Чуя одаривает его уже знакомой интригующей искристой улыбкой.
– Скучно будет же, если расскажу всё сам, – подмигивает он. – Не лишай меня удовольствия видеть твоё лицо.
Дазай лелеет надежду, что, возможно, Чуя позволяет сохранить ему часть своей гордости. Дазаю, к примеру, не хотелось бы обнаружить своё изображение под крышкой унитаза, на туалетной бумаге или в мусорном ведре. Он верит, что Чуя не настолько мелочен, но всё же неожиданные находки в его доме внушают опасения (Дазай ведь не встретит робота или куклу со своим лицом? И, думая о том, сколько Чуя вложил в своеобразный комфорт для себя…). Он продолжает гадать, что ещё мог изобрести отпетый фетишист (маньяк!!), как в этот момент Чуе приходит смс-ка.
– Я вырву тебе сердце, – ласково обещает голос Дазая из динамика, и… Ну, это финиш?..
Чуя угрюмо вздыхает.
– Не хотелось бы слышать это сейчас.
– Кто это?
– Анго.
– О.
Чуя до сих пор его не переносит.
– Что стоит на вызове от меня?
– Моё имя.
– Так просто?
– Можно подумать, ты не знаешь, как ты зовёшь меня.
Что ж, справедливо.
– Кажется, ты давно занимаешься «коллекционированием».
– Я не твой фанат, если что. Это…
– Сублимация, о, да.
– Именно, – Чуя с вызовом тычет в его сторону вилкой.
Так и подмывает спросить:
– А Мори? Какой звук стоит для него?
Чуя мрачнеет лицом.
– Не самый лучший вопрос, Дазай. Теперь я хочу побить тебя.

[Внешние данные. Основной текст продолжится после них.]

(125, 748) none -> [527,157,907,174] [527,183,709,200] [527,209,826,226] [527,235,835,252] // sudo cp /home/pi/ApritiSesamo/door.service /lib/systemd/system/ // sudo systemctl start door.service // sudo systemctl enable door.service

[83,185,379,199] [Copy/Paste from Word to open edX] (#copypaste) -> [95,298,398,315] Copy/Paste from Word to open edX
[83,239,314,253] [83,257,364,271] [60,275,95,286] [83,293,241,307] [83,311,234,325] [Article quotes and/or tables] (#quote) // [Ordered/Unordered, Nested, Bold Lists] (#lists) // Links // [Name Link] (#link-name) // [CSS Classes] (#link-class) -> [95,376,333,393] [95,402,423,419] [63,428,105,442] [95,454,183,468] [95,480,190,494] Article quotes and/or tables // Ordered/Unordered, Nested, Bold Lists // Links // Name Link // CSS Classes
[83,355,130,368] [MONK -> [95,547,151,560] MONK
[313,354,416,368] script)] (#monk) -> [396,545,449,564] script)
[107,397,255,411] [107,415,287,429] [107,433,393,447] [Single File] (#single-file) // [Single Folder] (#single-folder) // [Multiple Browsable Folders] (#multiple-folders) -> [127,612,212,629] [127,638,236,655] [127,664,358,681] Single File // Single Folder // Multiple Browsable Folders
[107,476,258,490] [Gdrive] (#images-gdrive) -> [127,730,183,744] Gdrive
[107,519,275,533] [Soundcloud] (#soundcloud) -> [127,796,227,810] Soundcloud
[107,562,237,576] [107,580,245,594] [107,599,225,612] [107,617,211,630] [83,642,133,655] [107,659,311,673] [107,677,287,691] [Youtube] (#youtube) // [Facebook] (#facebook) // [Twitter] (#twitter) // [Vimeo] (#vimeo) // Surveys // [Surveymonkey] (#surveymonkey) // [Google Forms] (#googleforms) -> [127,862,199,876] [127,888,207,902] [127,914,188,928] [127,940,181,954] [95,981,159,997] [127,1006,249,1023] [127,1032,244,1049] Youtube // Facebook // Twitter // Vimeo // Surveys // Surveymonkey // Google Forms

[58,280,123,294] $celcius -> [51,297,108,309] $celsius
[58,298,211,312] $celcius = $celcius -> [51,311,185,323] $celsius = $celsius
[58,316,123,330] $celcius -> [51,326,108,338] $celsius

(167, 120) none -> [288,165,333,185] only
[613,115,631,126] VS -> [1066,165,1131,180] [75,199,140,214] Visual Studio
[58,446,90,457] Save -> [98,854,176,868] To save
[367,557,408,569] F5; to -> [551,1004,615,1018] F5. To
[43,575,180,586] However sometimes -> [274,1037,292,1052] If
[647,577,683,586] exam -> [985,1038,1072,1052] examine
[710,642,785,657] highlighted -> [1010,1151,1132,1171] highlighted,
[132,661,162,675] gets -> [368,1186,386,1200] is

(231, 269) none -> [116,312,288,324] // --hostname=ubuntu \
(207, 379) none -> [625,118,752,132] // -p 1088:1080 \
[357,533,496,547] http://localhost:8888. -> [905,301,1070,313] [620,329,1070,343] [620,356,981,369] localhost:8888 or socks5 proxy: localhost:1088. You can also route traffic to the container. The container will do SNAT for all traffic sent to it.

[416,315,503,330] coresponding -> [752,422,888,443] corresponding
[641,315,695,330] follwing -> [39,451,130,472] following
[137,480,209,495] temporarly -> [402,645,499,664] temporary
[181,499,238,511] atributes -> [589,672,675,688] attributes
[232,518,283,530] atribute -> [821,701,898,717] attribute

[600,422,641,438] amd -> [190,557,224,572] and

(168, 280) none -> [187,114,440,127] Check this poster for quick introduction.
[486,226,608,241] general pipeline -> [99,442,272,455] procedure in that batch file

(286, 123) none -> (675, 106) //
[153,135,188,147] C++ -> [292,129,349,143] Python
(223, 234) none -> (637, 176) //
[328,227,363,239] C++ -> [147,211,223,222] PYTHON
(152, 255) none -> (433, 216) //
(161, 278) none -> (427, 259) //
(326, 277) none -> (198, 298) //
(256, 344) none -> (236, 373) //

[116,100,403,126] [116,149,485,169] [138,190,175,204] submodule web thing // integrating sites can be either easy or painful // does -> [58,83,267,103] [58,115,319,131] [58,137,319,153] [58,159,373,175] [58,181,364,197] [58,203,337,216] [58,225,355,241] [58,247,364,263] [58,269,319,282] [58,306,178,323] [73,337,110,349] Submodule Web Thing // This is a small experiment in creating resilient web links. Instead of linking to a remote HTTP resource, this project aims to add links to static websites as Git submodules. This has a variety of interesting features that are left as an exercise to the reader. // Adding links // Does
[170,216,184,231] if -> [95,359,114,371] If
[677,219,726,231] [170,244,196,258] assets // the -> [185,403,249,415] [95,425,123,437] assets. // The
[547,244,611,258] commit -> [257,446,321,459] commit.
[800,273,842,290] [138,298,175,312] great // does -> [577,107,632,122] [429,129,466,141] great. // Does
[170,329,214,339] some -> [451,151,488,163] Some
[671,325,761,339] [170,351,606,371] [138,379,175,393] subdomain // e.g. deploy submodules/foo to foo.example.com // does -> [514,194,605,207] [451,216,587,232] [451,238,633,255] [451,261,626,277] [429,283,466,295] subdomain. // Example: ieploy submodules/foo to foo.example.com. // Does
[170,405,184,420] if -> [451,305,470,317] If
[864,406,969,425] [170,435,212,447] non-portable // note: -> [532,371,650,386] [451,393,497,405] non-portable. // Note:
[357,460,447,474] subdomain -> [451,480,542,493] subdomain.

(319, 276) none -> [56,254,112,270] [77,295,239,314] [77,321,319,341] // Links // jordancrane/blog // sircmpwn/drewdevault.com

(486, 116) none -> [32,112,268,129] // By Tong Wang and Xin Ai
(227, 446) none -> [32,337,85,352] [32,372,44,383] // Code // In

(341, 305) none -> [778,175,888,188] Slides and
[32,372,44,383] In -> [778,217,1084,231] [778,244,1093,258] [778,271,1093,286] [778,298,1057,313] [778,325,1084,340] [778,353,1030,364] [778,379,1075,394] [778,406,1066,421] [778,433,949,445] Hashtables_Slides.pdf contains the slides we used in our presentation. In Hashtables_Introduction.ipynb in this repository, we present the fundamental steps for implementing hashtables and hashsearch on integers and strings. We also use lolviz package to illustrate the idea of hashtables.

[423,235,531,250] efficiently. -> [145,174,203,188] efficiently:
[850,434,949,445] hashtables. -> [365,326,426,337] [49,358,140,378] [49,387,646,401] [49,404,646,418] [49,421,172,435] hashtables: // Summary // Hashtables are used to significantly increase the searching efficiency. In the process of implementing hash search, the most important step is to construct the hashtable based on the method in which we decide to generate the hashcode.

– О-о-о… – понимающе тянет тот. – Полагаю, на тренировочной груше есть я? У меня будет разрыв сложившегося шаблона, Чуя, если там не окажется меня!
– В таком случае ты можешь успокоиться.
Дазай это делает. Его молчания, однако, хватает ненадолго. Поскольку Чуя не торопится взаимодействовать с Анго, Дазай делает вывод, что время у них ещё есть.
– Я хочу тебя на своих коленях, Чуя. Я хочу поцеловать тебя нежно.
Эта большая кошь имеет свойство нагло фыркать, когда Дазай вгоняет в смущение.
– Тебе ведь тоже будет приятно, – увещевает Дазай, кладя +1 на свою чашу весов.
Чуя манит его к себе пальчиком, держа одну ногу на другой и откинувшись на спинку стула. Когда Дазай оказывается в досягаемой близости, Чуя дотягивается до его уха:
– На данном этапе наши отношения не настолько тесные, чтобы я уже захотел сесть тебе на лицо, но ты всегда можешь встать передо мной на колени.
И легонько дует на край выглядывающего из волос ушка. Откидывается от Дазая и смеётся заливисто, хлопая ладонью себя по колену:
– Ты бы видел себя!
– Достаточно того, что тебе понравилось, как я выгляжу, – мягко улыбается Дазай, пряча лукавые смешинки в уголках глаз; Чуя давится смехом. На миг Дазай чувствует укол страха – а ну как весь такой независимый и гордый Чуя захлопнется, закроется и отдалится от него, восприняв весь день за шутку ли, наигравшись ли, не пропуская Дазая дальше на свою территорию ли. Но затем он думает, что его действия располагали достаточно очевидными намерениями во все года их общения, предлагая Чуе самому прийти к некоторым выводам и решить, захочет ли он ввязываться глубже, чем уже его втянул Дазай в свою жизнь. Он не скрывал своего влечения, но также разве всё не выглядело шуткой? В смысле… Дазай даже себе не говорил, что это всё на самом деле правда. И это он был тем, кто в ненастный день оставил Чую одного разбираться со всем. Он выбирает благоразумно прикусить язык и не напоминать, чего ради у Чуи появились столь странные причуды в отношении некогда напарника, который с чего-то точно так же внезапно решил, что сегодня прекрасный день для того, чтобы ощутить пушистое свербящее чувство от присутствия Чуи рядышком вновь.